▶ **Work to complete**
Reproduce word for word the section of the cache API documentation below that begins at the words "Similar to upsertMulti, with" and ends after the words "setMulti(entries: CacheEntry[])".
### Text under study
Identifiers not found in local cache are then run through a BurstValve to batch fetch from remote cache or worker process. This means that there will only be one active request per identifier for the given worker.
getUnsafeMulti(ids: IdentifierType[])
Similar to getMulti, fetches list of values for the identifiers provided, but raises exceptions when they are found instead of returning errors
getRequiredMulti(ids: IdentifierType[])
Similar to getMulti, fetches list of values for the identifiers provided, but raises exceptions when values are not found for any id
getEntryMulti(ids: IdentifierType[])
Similar to getMulti, gets a a list of Entry wrapped values for the identifiers provided. The "source" indicates at what point the value was retrieved from (local-cache, remote-cache, or worker)
Exceptions are returned, not raised, and use the "error" source key
stream(ids: IdentifierType[], streamResultCallback: (id: IdentifierType, result: ResultType) => Promise<void>)
Exposes data as it becomes available for the unique identifiers requested
upsert(id: IdentifierType, skipRemoteCache?: boolean)
Shortcut method for upserting a single object. Any error is thrown instead of returned.
upsertRequired(id: IdentifierType, skipRemoteCache?: boolean)
Shortcut method for upserting a single required object. Any error is thrown instead of returned, and exception raised for any value not found
upsertMulti(ids: IdentifierType[], skipRemoteCache?: boolean)
Bypasses local cache and burst valve, fetching raw data directly from the remote cache or fetcher process. When skipRemoteCache is enabled, results are pulled directly from the fetcher process and set back into the remote cache (successful fetches only).
upsertRequiredMulti(ids: IdentifierType[], skipRemoteCache?: boolean)
Similar to upsertMulti, with the addition that an error is thrown if no data could be found remotely
set(id: IdentifierType, value: ResultType, ttl?: number)
Shortcut method for setting a single entry.
setMulti(entries: CacheEntry[])
######
### Stored data
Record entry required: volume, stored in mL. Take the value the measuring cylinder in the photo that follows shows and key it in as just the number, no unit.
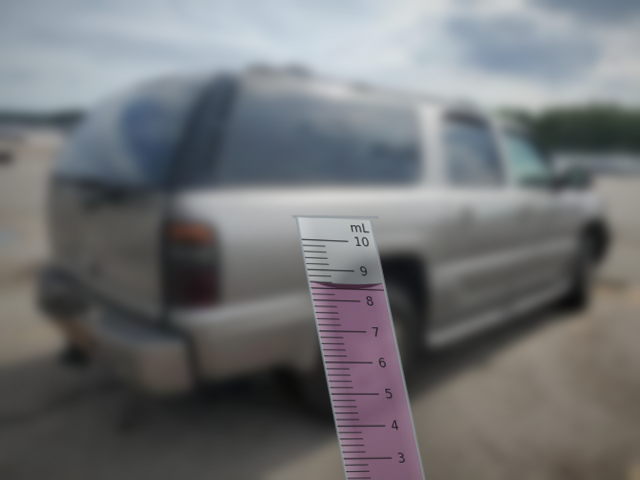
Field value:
######
▶ **Written answer**
Similar to upsertMulti, with the addition that an error is thrown if no data could be found remotely
set(id: IdentifierType, value: ResultType, ttl?: number)
Shortcut method for setting a single entry.
setMulti(entries: CacheEntry[])